Expectedly, the coming administration would not tolerate with any non-constructive endeavors, this places huge responsibilities on the countries involved in the Libyan file in order not to change it into an extra burden in the relationships with “democratic” Washington. 

3. The Gulf Reconciliation

Certainly, resolving points of contention in the Gulf will help create a positive atmosphere characterized by dialogue, trying to end the regional conflicts peacefully and reconciling viewpoints among opposing forces. 

However, the most important result of the Gulf reconciliation and what was signed in the statement of Al-Oula Summit (held in Saudi Arabia in January 5, 2021) is respecting the sovereignty and not interfering in the sovereign affairs except by the legal and diplomatic ways. If serious willingness of the Gulf capitals succeeds in consolidating their agreement, they may seek to export their breakthrough to hot files in the territory, like the Libyan one.    

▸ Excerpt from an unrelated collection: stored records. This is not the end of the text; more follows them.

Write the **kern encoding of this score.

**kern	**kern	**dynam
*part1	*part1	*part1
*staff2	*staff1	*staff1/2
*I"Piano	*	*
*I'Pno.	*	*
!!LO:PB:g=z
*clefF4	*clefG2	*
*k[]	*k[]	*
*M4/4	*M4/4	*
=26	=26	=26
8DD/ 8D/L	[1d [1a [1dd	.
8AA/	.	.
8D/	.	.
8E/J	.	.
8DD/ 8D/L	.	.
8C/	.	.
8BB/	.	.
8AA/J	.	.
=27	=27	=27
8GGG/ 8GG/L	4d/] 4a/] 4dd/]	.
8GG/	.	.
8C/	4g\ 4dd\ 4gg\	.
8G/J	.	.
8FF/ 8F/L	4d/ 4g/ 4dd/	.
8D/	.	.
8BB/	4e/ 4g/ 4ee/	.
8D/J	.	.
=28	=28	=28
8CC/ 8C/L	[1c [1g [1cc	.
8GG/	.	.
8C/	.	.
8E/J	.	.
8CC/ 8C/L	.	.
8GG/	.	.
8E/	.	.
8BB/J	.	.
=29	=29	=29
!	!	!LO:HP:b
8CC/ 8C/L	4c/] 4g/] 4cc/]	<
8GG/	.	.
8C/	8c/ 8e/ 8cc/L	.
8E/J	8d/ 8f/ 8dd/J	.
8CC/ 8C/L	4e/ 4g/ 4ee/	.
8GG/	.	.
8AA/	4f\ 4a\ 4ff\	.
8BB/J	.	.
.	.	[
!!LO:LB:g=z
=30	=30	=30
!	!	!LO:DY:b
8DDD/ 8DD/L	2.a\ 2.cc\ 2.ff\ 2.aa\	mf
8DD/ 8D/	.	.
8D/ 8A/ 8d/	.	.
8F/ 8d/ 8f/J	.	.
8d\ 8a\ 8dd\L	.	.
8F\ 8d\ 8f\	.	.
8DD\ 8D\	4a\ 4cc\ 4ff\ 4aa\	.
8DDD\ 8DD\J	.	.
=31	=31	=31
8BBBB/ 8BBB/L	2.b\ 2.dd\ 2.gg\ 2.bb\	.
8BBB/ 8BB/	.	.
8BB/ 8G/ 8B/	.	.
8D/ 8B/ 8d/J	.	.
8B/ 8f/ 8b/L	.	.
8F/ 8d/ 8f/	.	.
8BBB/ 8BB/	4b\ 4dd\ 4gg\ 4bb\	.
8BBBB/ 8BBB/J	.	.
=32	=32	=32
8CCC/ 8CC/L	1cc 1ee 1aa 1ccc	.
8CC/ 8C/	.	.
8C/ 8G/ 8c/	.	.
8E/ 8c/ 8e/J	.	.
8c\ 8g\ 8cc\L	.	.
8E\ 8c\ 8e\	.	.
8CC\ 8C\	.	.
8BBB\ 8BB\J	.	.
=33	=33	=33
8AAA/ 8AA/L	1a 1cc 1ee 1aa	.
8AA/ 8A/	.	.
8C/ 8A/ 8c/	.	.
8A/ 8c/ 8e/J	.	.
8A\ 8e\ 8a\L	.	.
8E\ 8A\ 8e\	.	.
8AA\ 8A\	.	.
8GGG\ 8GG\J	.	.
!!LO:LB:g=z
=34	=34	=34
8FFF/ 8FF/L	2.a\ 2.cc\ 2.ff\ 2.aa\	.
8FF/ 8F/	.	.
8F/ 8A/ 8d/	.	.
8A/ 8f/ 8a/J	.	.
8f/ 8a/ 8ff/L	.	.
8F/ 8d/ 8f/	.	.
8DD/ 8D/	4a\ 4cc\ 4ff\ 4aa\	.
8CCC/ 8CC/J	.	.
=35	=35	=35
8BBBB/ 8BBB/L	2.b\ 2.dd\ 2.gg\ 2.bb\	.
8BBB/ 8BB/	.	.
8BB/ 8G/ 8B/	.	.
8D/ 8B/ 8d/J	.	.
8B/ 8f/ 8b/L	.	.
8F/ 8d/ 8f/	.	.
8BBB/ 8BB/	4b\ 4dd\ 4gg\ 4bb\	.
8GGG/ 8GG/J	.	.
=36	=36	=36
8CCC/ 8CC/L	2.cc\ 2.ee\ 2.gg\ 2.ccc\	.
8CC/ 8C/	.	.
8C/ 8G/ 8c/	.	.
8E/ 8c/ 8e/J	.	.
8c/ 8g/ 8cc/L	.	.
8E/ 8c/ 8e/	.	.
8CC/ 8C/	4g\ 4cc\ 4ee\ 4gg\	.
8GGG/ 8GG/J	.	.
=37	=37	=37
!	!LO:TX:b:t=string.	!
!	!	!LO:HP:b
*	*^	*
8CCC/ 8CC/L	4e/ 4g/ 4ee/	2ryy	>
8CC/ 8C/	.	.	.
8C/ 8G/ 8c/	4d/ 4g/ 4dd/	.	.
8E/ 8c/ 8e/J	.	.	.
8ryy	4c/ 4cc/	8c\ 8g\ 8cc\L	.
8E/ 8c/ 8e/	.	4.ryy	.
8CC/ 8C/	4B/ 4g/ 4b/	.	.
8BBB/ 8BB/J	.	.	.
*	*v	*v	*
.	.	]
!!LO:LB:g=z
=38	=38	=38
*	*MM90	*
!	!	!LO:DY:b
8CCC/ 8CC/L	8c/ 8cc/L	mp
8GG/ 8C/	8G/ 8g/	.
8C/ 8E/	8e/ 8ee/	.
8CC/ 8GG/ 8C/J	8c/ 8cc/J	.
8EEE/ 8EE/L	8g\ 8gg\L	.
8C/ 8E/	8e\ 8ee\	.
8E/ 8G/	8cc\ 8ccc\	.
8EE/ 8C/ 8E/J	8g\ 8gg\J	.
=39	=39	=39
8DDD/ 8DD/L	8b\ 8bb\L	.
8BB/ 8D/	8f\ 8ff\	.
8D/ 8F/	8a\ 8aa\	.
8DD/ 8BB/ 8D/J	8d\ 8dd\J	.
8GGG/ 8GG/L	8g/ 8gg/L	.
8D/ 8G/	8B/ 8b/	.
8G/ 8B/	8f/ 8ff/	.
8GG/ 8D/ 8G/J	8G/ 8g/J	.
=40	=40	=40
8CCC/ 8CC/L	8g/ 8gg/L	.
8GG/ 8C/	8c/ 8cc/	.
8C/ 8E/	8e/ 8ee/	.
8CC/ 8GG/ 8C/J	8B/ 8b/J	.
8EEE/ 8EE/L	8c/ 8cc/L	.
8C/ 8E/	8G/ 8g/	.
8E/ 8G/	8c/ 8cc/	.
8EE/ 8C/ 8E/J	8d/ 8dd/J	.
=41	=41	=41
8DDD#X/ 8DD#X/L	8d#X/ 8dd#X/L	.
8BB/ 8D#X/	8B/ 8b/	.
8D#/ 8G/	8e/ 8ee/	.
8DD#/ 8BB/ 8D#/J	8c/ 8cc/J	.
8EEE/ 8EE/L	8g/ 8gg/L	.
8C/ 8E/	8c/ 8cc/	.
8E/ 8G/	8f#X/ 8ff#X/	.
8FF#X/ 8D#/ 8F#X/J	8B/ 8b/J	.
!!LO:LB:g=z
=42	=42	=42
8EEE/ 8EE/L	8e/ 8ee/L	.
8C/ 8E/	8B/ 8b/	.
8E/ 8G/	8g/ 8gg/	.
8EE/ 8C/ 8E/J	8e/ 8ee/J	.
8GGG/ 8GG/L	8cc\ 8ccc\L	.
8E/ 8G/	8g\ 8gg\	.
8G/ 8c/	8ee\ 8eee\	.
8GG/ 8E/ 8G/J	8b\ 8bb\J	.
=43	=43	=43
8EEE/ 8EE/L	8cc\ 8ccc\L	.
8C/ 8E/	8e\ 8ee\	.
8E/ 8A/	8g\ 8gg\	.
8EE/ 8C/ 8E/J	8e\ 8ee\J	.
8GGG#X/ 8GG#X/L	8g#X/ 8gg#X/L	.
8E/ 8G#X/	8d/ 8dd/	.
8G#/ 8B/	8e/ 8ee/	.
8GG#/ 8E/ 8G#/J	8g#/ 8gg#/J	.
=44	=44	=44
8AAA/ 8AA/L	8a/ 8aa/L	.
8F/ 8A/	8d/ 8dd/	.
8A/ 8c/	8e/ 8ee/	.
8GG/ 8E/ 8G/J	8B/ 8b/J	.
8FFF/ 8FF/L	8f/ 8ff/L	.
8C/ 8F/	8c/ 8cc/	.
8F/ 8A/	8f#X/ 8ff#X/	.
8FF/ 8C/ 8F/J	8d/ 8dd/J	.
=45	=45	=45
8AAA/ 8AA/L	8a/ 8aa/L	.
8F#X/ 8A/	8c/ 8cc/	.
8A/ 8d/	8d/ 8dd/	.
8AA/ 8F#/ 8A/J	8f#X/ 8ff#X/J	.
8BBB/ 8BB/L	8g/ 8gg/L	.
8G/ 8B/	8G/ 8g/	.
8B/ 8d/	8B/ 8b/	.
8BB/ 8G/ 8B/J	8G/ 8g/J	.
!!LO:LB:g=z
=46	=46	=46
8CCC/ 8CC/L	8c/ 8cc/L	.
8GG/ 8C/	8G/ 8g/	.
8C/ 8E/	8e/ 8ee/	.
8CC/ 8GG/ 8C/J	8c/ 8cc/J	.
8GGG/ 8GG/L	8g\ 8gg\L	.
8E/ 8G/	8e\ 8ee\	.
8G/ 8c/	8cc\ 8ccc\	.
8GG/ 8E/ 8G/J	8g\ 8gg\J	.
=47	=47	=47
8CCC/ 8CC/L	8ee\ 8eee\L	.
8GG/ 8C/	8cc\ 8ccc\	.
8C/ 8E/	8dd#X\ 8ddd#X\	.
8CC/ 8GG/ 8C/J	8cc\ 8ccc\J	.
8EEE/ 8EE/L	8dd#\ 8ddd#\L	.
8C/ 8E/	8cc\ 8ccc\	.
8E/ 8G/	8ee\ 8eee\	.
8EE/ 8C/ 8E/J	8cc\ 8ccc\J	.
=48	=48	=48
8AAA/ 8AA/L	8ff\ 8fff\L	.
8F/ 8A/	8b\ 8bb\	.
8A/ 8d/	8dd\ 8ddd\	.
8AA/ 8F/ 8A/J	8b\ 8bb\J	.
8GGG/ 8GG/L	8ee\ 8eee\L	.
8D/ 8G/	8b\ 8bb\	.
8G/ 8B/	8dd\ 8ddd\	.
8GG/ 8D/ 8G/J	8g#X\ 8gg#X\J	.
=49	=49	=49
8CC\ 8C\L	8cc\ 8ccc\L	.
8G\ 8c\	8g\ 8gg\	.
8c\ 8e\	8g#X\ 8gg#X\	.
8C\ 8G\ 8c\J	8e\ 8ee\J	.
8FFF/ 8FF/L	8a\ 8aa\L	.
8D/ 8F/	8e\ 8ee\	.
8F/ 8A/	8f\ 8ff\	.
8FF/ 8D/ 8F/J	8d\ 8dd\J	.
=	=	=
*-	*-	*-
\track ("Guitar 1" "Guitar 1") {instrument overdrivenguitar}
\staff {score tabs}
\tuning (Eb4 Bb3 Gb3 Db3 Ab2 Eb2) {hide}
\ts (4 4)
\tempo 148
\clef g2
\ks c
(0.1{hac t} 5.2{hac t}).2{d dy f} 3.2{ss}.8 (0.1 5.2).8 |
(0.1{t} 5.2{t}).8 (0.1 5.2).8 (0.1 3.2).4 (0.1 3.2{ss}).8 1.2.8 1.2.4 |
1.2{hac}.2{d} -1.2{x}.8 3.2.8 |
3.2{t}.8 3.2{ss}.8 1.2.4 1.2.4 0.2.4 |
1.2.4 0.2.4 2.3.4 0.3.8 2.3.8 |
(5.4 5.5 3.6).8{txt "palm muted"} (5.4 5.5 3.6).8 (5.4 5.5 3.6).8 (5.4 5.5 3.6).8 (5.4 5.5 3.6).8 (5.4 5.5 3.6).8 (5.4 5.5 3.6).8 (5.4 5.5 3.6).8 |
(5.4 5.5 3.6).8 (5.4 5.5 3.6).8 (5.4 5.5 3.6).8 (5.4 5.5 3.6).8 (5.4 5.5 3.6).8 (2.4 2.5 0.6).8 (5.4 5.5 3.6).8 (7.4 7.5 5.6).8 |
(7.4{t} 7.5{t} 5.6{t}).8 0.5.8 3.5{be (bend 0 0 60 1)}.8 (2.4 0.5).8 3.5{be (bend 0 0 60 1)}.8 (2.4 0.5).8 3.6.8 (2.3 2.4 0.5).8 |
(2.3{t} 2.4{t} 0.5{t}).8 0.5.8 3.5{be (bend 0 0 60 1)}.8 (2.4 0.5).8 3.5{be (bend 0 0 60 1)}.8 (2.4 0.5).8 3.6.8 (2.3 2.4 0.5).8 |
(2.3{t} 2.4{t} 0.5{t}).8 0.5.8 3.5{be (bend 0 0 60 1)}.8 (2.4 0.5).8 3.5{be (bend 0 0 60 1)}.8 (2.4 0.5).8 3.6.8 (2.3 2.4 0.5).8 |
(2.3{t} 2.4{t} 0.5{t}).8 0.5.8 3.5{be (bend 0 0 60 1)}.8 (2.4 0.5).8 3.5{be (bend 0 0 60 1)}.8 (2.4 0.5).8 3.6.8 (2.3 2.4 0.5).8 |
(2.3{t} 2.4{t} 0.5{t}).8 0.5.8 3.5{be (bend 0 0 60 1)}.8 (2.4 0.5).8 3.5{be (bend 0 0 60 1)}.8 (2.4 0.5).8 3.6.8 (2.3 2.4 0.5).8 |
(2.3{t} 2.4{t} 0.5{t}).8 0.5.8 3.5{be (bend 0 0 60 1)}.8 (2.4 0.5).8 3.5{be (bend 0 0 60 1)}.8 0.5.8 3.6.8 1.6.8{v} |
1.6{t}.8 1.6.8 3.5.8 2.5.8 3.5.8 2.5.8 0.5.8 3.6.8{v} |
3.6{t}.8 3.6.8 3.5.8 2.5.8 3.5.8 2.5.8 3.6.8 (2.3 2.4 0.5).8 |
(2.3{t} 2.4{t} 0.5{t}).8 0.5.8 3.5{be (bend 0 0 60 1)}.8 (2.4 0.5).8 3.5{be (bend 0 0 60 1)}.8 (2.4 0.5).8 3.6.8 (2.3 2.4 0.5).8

The solution for Libya is Libyan

After a decade of interventions, everyone might be convinced there is no weak party to be the target for costly interventions that have not achieved the desired target; however, these moves have bounced back negatively on their source at times. This could weaken the enthusiasm of the external parties to continue adopting the current policies toward Libya. Nevertheless, this is not the end of the crisis, because the final decision is for the Libyan parties, what external parties can do is to encourage Libyans to dialogue and stir this pending conflict.

This conflict –despite its negativities- is considered a perfect time to have an overall de-escalation because conflict parties are not yet dragged into bloody confrontations that result in a big number of victims. This means there is no desire for vengeance controlling the conflicting parties “emotions”. Each party realizes the other owns the needed means and tools to cause massive losses, which will lead to curbing the desire for achieving fast and decisive victory, the balance of power never favors any party over the others completely.     

After years of fighting, Libyans deserve what is better than a “bad” final agreement; this is why negotiations supporters have to seek the success of an appropriate political formula that takes into consideration possible political disputes in a proactive perspective that addresses the crisis before it takes places; not after prevailing.

This is why the suggested territorial division of powers and high positions in Libya is merely a temporary alleviation for conflict drivers; just like the Taef Agreement in Lebanon, and the three-presidencies sharing (ministers, state, parliament members) in Iraq.

It would be prudent to prepare the internal environment for a gradual political process in order to establish one agreed-on authority – or an authority that is unopposed rigidly by a certain party- in addition to giving it control over the international and regional powers, withdrawing all foreign fighters from Libya. Only then can we say that regional reconciliation contributed to creating a settlement for the Libyan crisis.